• [Problem requirements]: Please pick out and copy every line in the data below that contains the string "photo". Matching is case-sensitive.

• [Dataset records]:

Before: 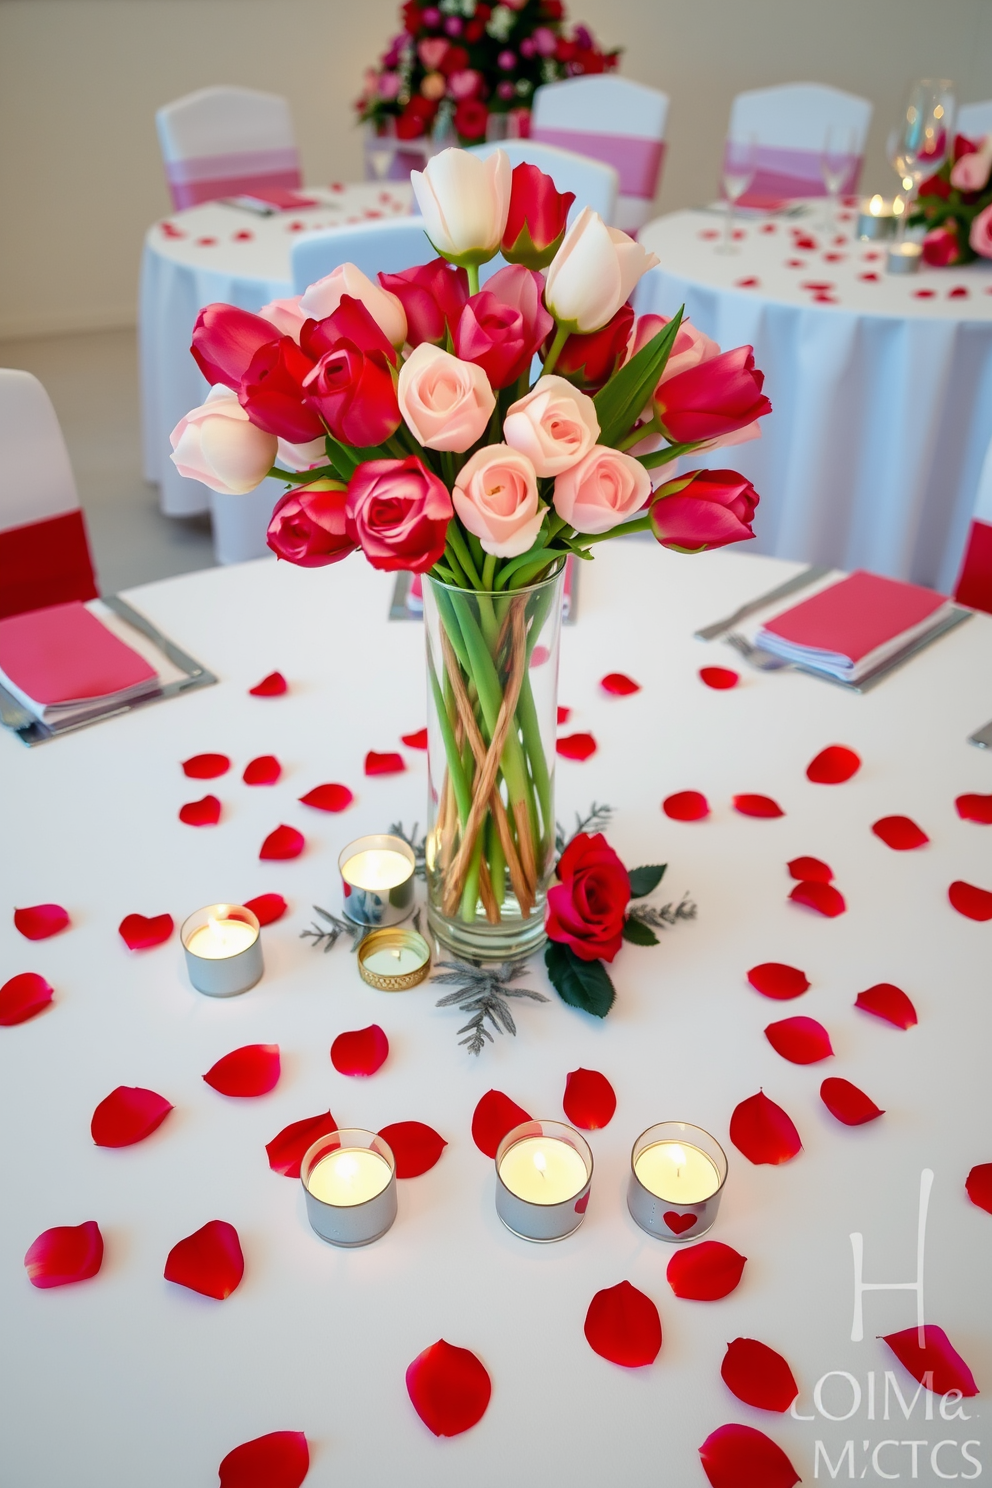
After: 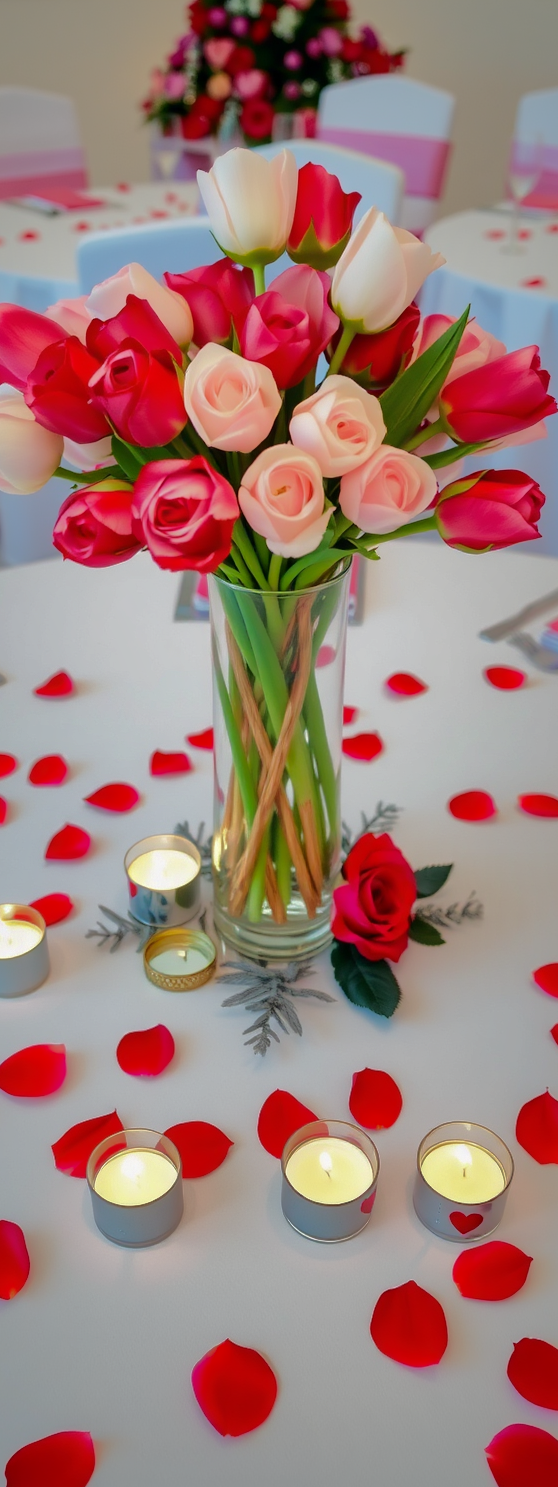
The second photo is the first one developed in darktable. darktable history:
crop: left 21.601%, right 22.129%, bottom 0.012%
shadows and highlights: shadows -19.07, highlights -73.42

• [Result below]:
The second photo is the first one developed in darktable. darktable history:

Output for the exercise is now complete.